Educational leaders understand that defying conventional thought may lead to remarkable breakthroughs and innovations. The thing is to learn when to defy common wisdom and when to accept it. How are we going to do it? Conventional wisdom is intended to assist us in making decisions by giving tried and proven strategies for dealing with circumstances and challenges. Those who defy common thinking can profit handsomely if they are accurate. Going against it and being wrong, on the other hand, may lose you your job.
The Fight to End Corporal Punishment in U.S. Schools
Let us look at how educational leaders disrupted the existing quo by taking on corporal punishment. Corporal punishment entails imposing physical discomfort and punishment on students for misconduct and academic failure. It was a constant in colonial one-room schoolhouses in the 1600s and 1700s, predating America. A paddle, ruler, or cane can be used to deliver corporal punishment. It is now illegal in 19 states in the United States. Educators could use a paddle to deliver physical punishment to students while I was in primary school in Mississippi in the 1980s. They just required a second instructor to observe the act if something went wrong or they were convicted of employing excessive force.

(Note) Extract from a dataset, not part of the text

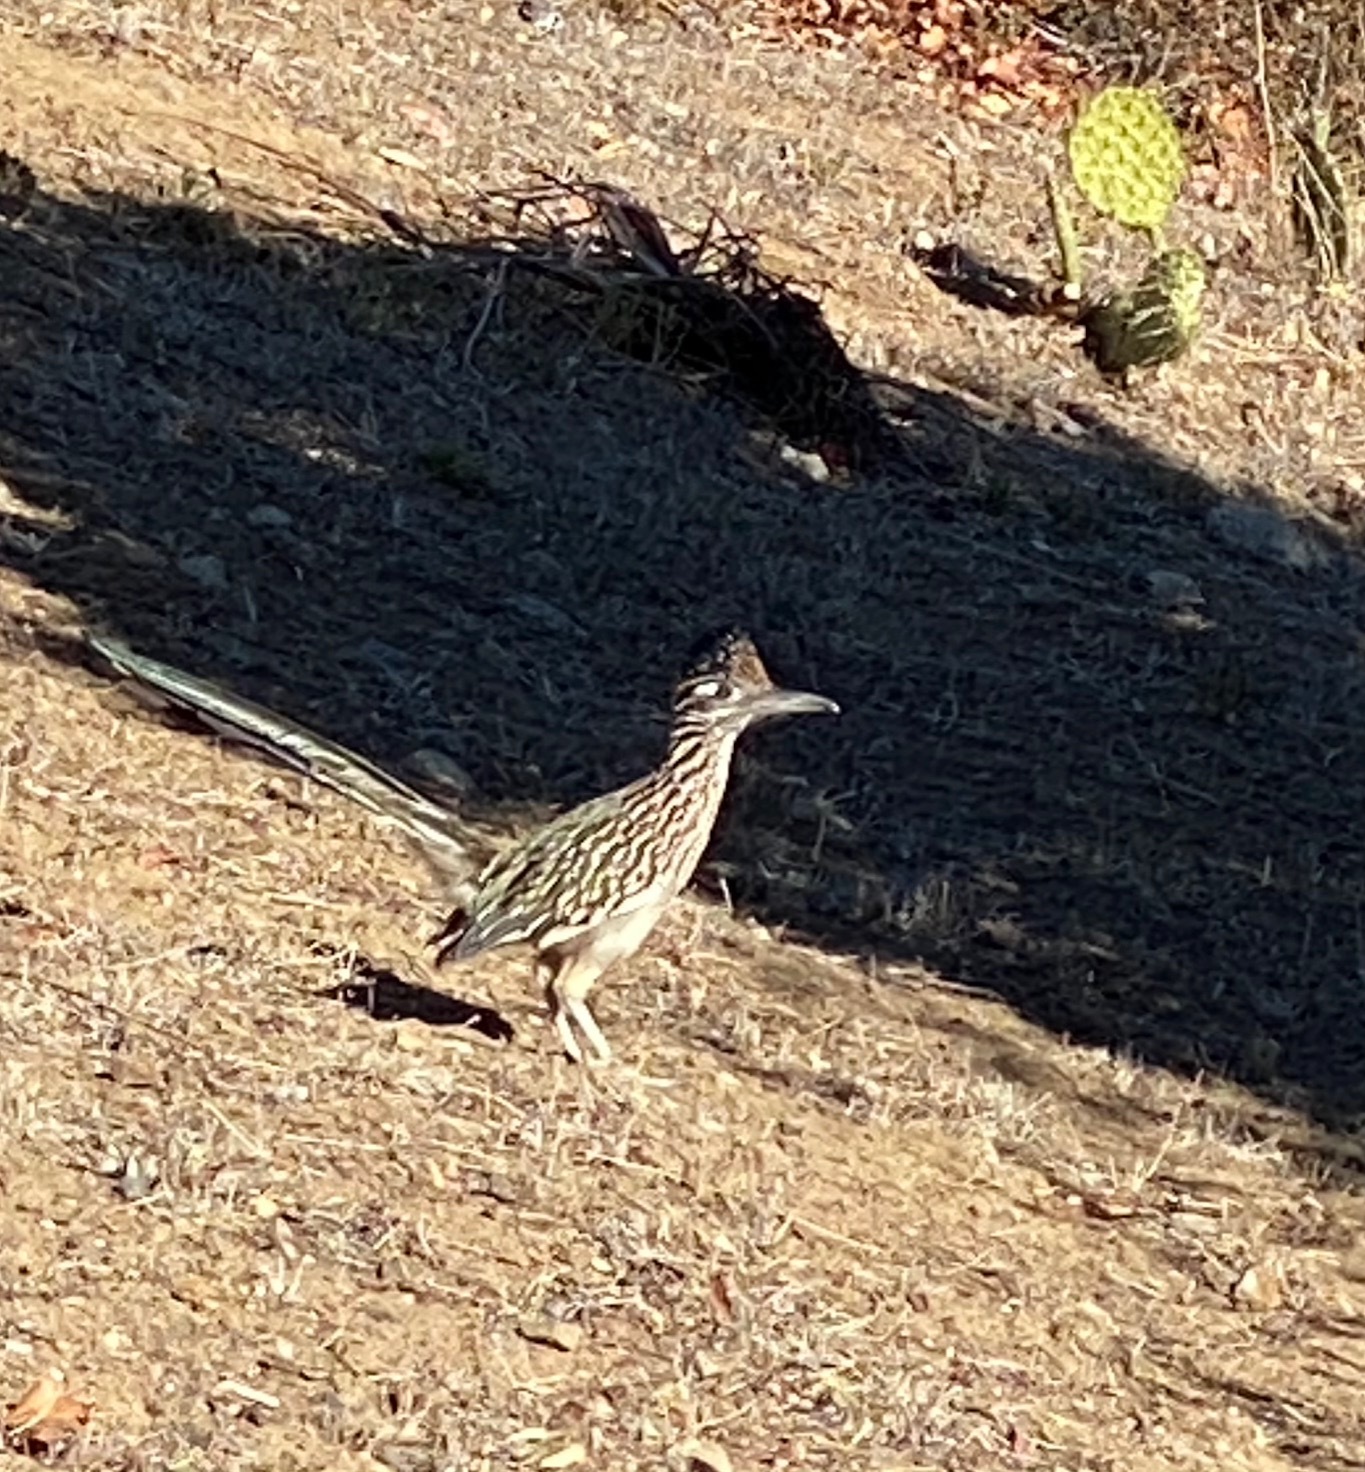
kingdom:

Principals were free to use it, and I recall students being slapped for not handing in homework or failing to complete classwork. This always struck me as particularly harsh in the case of the latter. What if a student is unwell, weary, hungry, or upset and does not feel up to finishing their homework? Is this to say that they should be physically chastised to persuade them to obey? Everything sounds like a dystopian tale by Orson Welles.
In the United States, corporal punishment is still used in 19 states. My home state of Mississippi still authorizes school districts to utilize corporal punishment, but only under the supervision of an administrator. Can you imagine it? I am capable of doing so, but that is not the point. Corporal punishment was used in all 50 states in American history, and the penalty was far more severe.

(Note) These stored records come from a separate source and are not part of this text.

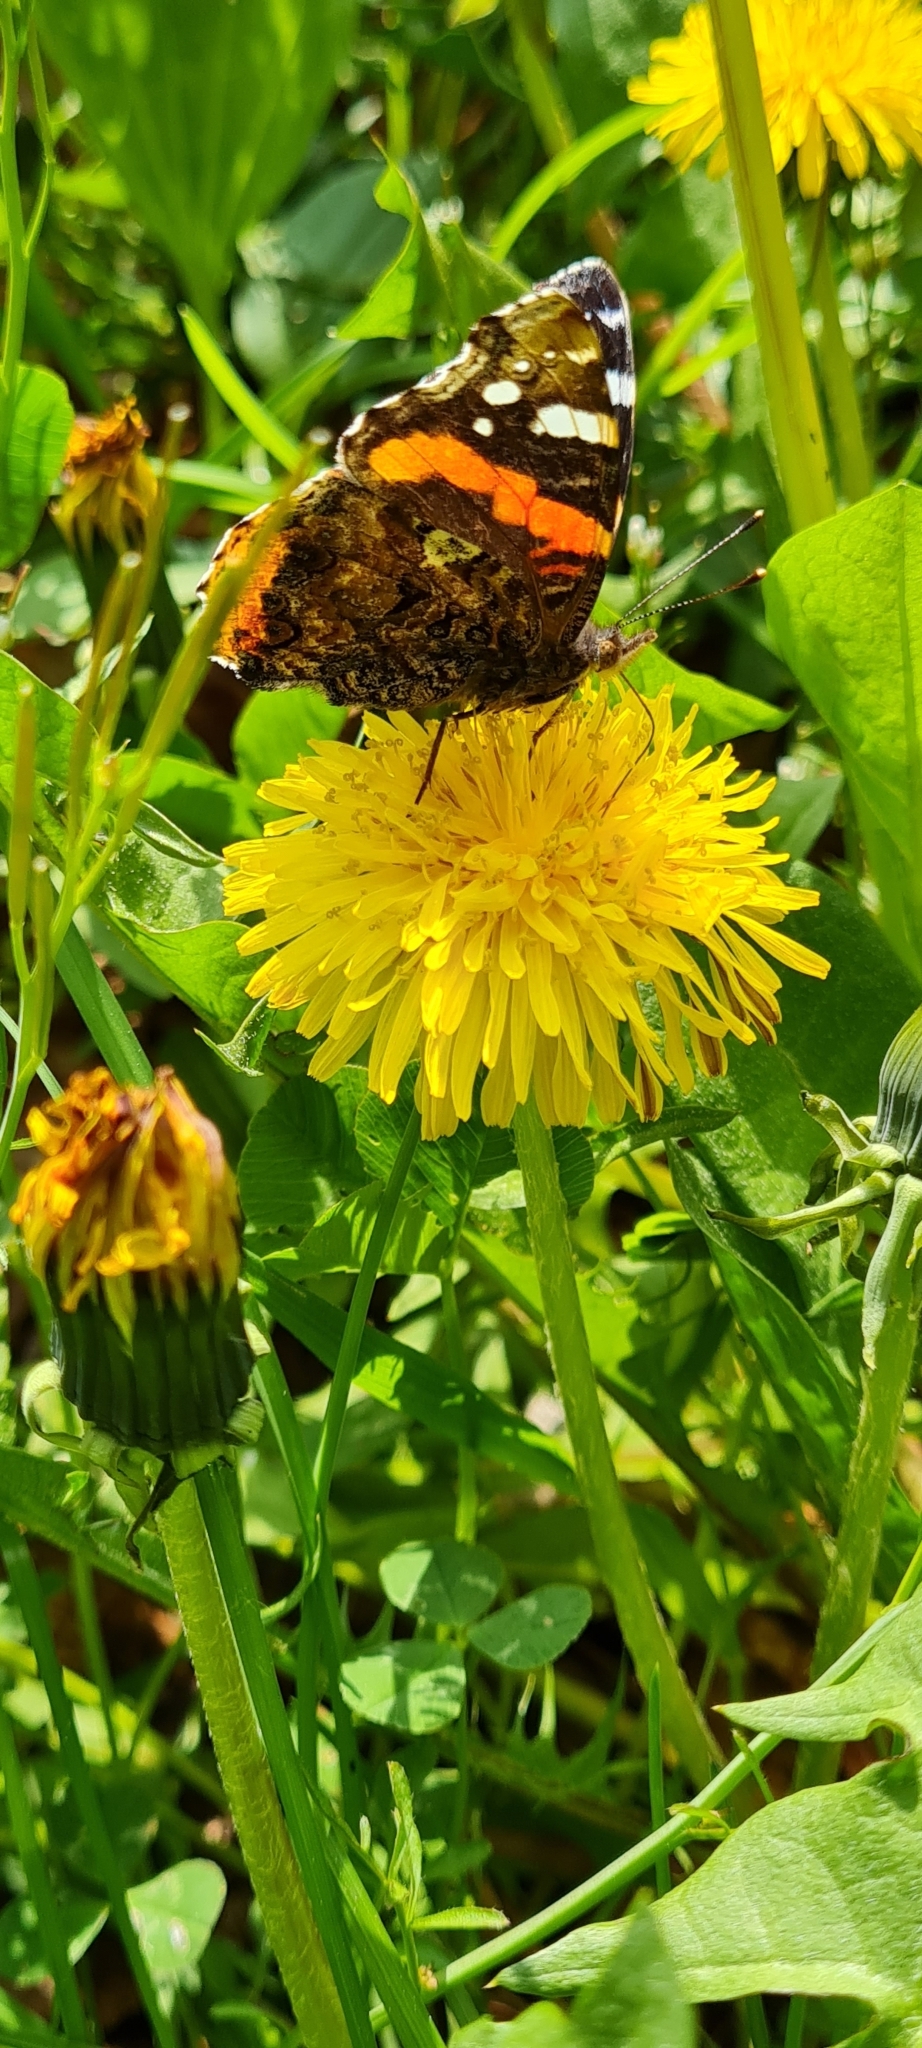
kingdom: Animalia
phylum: Arthropoda
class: Insecta
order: Lepidoptera
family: Nymphalidae
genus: Vanessa
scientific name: Vanessa atalanta
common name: Red admiral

Let us get to why I am talking about corporal punishment. Teachers and educational psychologists were brave enough to say “enough is enough.” They began to speak out against physical punishment and disseminate evidence on its harmful impact on students. They were mocked and disregarded at first as bleeding-heart liberals who did not know how to discipline their children. Their detractors said that if instructors implemented their recommendations, students would be in charge of K-12 classrooms.
They stuck to their guns, though, and altered the status quo. Even though physical punishment is still permitted in 19 states, parents can choose whether or not to use it. Most people do not opt-in, and physical punishment is still considered brutal. This is because caring teachers saw that physical punishment was brutal and ineffective, and they chose to intervene.